---------- Data shown

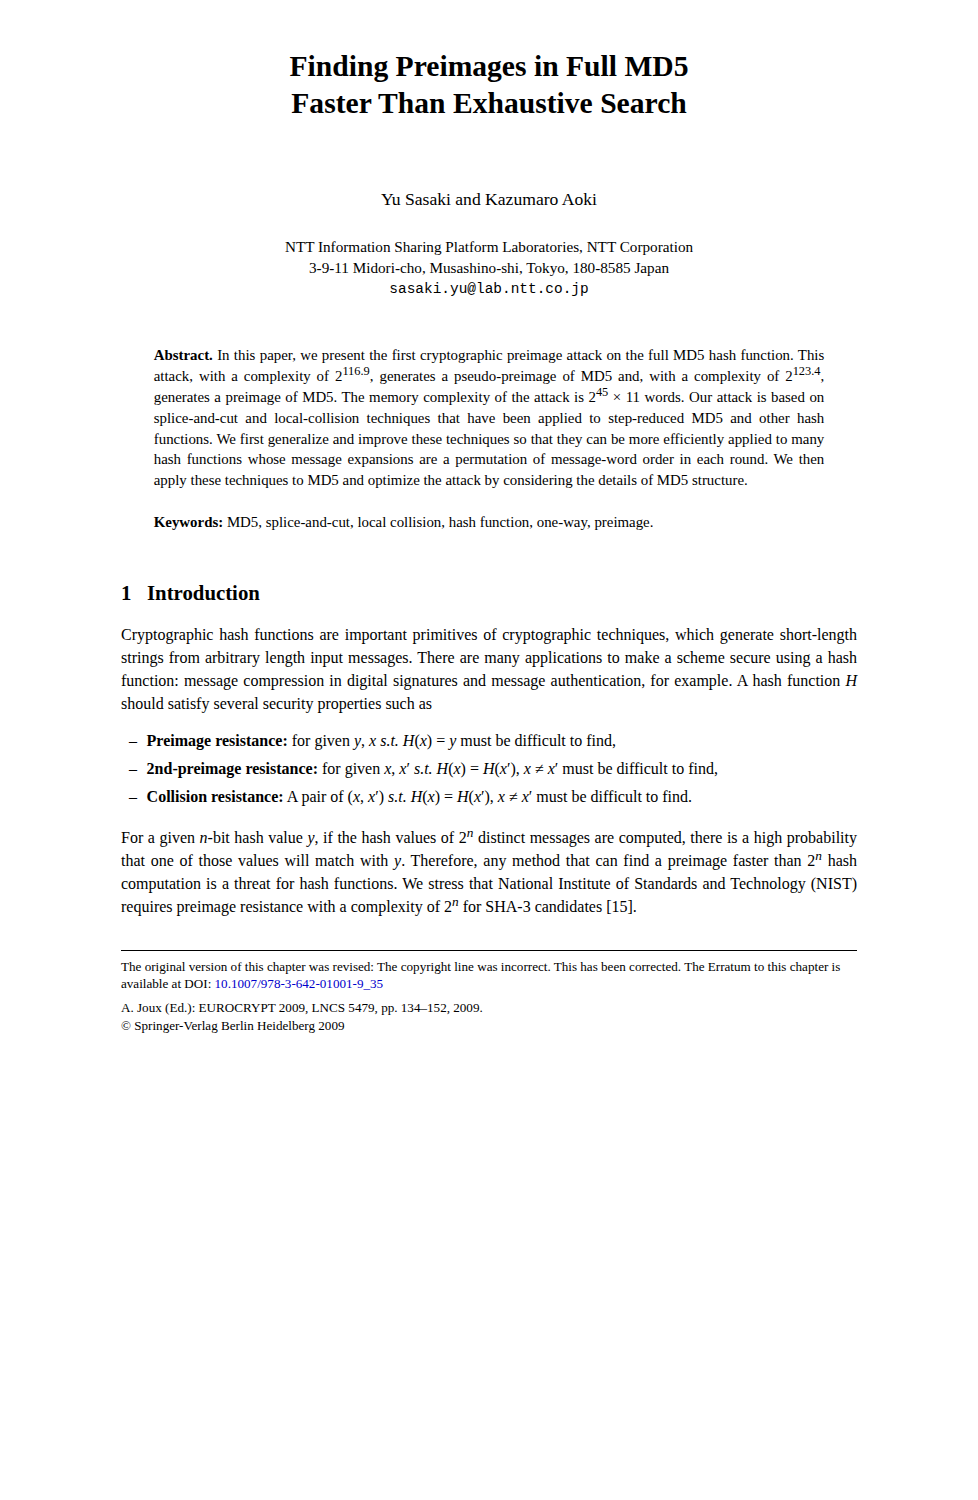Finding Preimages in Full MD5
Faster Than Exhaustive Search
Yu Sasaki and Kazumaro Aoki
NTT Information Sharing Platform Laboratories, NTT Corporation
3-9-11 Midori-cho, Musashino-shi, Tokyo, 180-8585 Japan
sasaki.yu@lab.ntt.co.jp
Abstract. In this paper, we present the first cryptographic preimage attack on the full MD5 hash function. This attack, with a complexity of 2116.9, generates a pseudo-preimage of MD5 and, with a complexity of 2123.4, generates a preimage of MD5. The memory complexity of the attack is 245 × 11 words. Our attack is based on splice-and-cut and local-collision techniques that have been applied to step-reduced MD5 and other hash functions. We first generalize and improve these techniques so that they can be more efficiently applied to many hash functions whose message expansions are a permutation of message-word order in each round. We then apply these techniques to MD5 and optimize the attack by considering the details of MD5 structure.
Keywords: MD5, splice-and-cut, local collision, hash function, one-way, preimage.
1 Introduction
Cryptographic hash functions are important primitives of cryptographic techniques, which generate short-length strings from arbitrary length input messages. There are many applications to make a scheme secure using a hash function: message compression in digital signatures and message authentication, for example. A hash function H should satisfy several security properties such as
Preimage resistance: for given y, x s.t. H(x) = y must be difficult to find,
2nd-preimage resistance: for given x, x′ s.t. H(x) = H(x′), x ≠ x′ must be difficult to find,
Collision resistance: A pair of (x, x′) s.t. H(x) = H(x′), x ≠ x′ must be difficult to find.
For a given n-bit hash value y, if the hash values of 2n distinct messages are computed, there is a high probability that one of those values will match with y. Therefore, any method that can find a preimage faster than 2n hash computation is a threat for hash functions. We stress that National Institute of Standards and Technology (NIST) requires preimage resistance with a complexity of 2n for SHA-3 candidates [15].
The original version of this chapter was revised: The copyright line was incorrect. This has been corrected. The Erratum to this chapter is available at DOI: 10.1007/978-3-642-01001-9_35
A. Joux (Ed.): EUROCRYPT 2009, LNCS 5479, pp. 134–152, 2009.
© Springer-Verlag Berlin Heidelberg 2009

--------------------
---------- Data shown

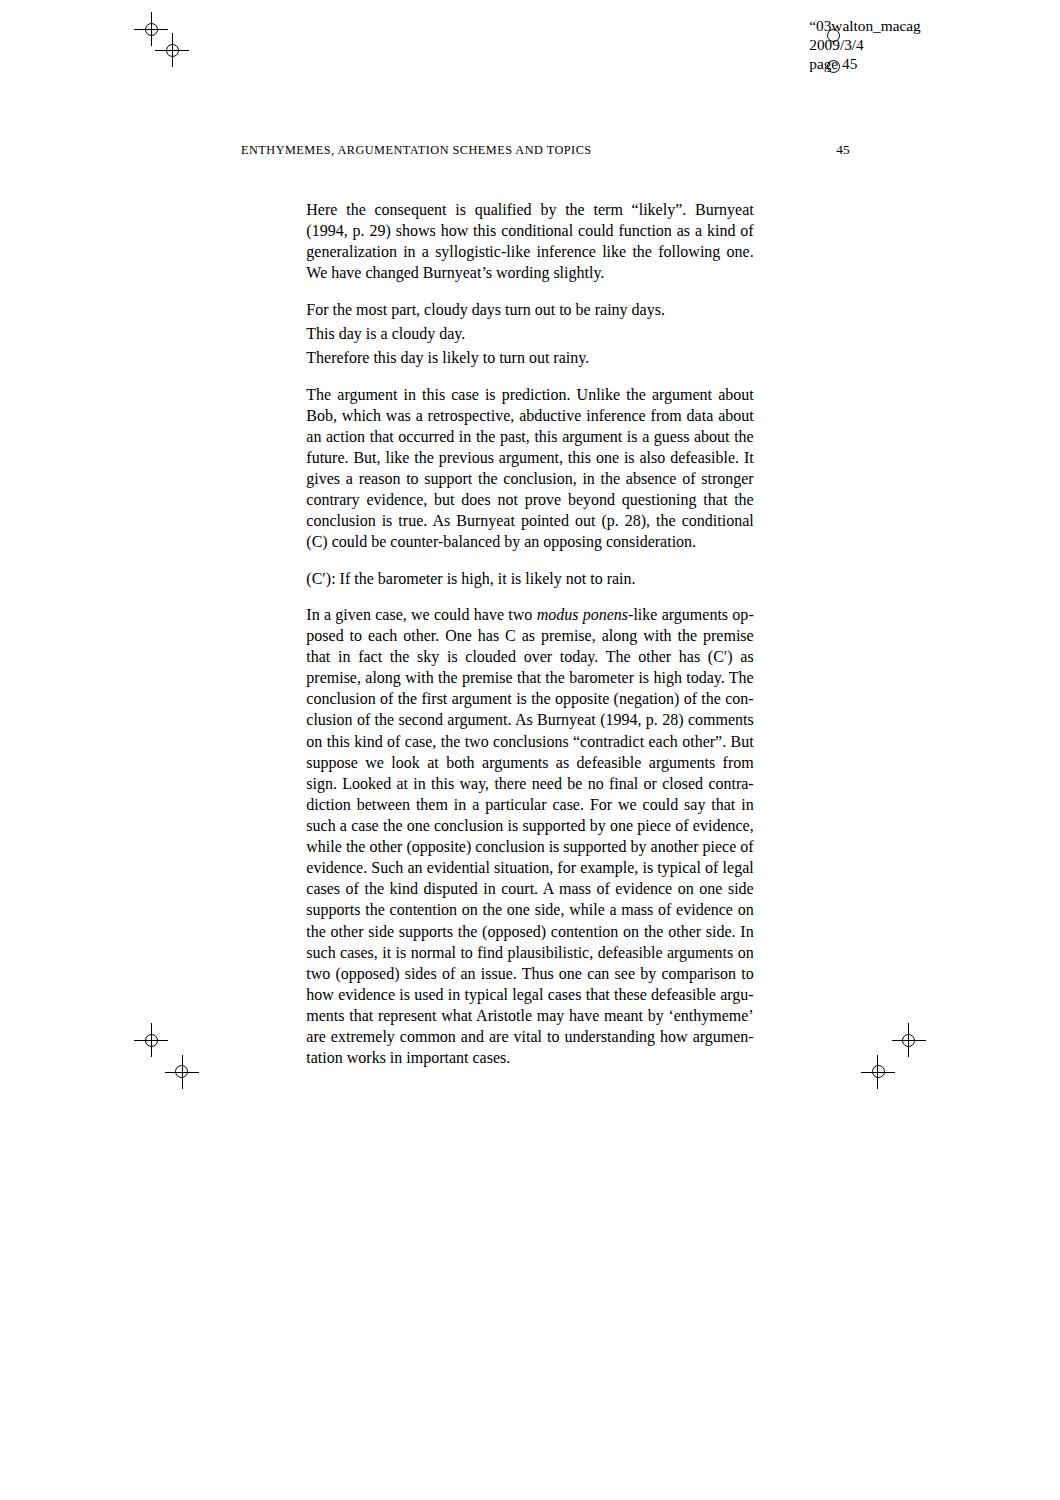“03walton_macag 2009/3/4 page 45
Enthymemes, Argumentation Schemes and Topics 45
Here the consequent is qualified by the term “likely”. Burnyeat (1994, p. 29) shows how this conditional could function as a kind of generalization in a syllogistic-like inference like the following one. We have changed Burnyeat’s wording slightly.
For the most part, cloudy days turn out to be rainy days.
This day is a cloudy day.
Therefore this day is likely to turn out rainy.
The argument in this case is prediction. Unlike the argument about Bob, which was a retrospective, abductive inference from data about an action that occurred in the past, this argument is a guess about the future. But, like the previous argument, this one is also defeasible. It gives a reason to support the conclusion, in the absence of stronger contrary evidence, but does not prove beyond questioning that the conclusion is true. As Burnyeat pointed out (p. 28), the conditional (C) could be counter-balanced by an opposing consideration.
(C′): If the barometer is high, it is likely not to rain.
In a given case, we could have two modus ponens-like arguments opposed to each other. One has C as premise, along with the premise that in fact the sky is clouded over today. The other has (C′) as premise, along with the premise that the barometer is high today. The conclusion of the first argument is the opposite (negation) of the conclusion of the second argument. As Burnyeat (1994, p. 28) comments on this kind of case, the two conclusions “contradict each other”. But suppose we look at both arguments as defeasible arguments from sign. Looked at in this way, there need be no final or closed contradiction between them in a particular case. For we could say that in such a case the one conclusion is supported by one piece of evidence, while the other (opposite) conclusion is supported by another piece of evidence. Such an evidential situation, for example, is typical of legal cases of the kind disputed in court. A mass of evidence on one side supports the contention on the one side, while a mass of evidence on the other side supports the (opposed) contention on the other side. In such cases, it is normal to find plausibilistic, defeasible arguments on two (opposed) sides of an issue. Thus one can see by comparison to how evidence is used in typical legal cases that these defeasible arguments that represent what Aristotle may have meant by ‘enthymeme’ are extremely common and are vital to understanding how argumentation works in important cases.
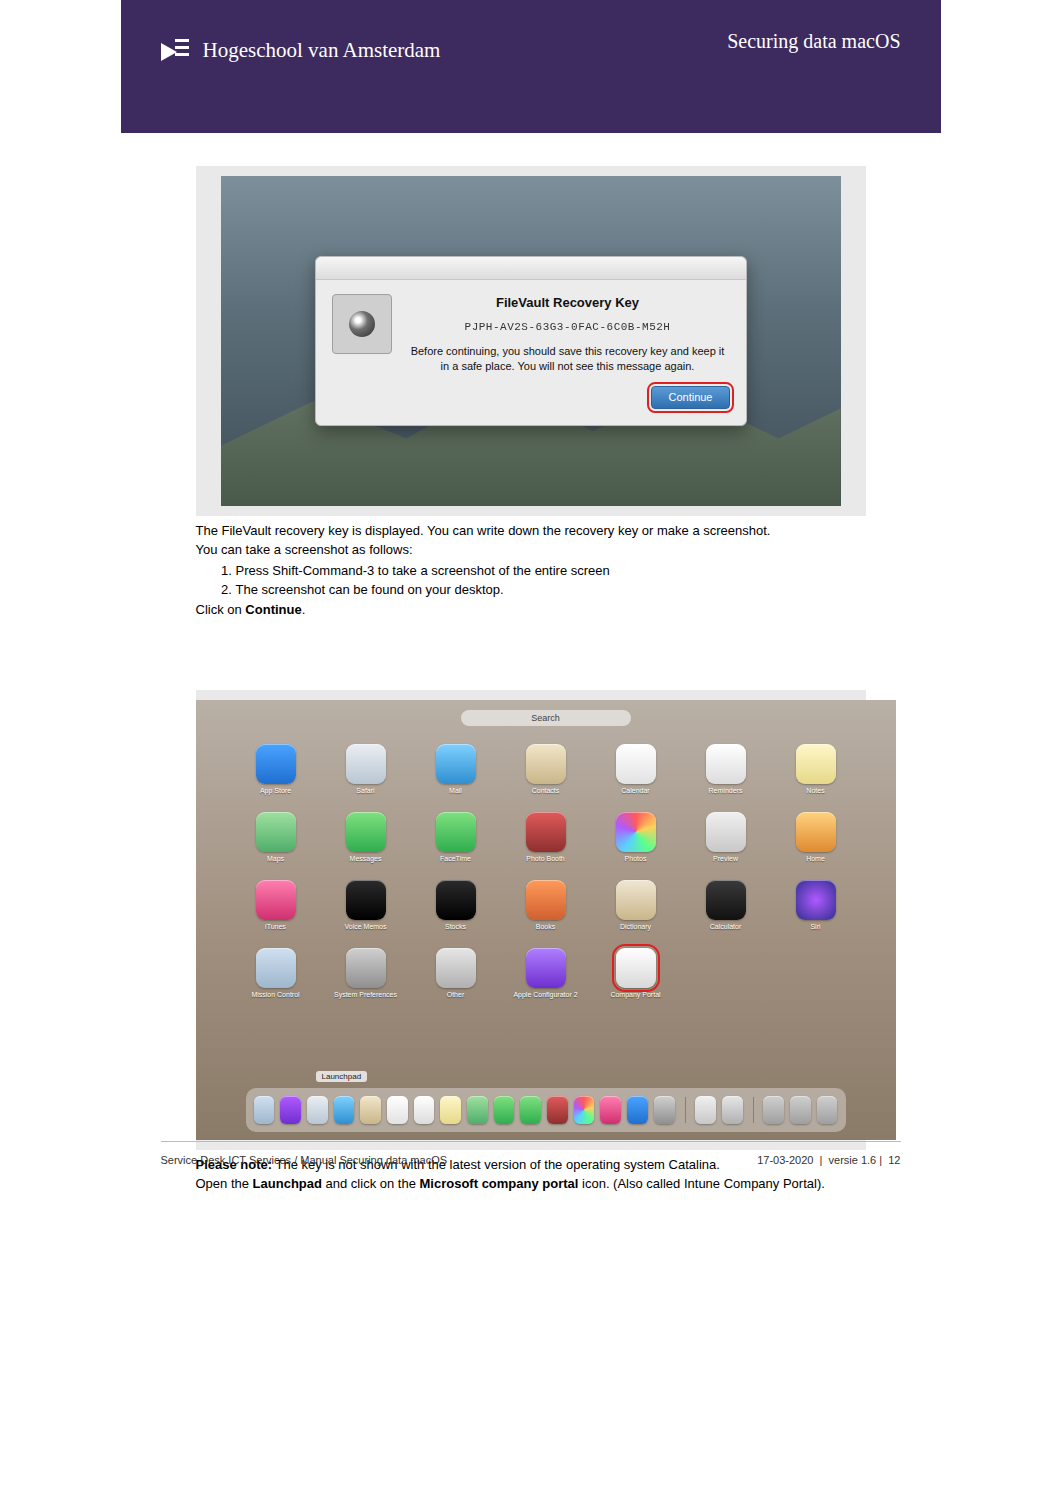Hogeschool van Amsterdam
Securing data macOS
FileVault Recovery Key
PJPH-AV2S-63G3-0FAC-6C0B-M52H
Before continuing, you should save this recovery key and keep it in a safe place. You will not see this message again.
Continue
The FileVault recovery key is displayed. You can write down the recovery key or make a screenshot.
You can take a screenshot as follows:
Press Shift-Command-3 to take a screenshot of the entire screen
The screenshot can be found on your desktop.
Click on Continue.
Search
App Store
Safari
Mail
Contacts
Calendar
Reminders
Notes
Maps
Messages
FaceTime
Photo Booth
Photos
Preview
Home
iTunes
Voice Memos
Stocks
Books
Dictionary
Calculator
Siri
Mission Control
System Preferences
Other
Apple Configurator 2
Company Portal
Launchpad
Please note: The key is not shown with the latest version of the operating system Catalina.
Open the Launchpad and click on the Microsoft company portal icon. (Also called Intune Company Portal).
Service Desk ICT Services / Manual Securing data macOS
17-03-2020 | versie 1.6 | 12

--------------------

Your instructions:
For this exercise, set down the lines in the entries above from the one with "Finding Preimages in Full MD5" through the one with "sasaki.yu@lab.ntt.co.jp" exactly as written, without any pictures.

Response:
Finding Preimages in Full MD5
Faster Than Exhaustive Search
Yu Sasaki and Kazumaro Aoki
NTT Information Sharing Platform Laboratories, NTT Corporation
3-9-11 Midori-cho, Musashino-shi, Tokyo, 180-8585 Japan
sasaki.yu@lab.ntt.co.jp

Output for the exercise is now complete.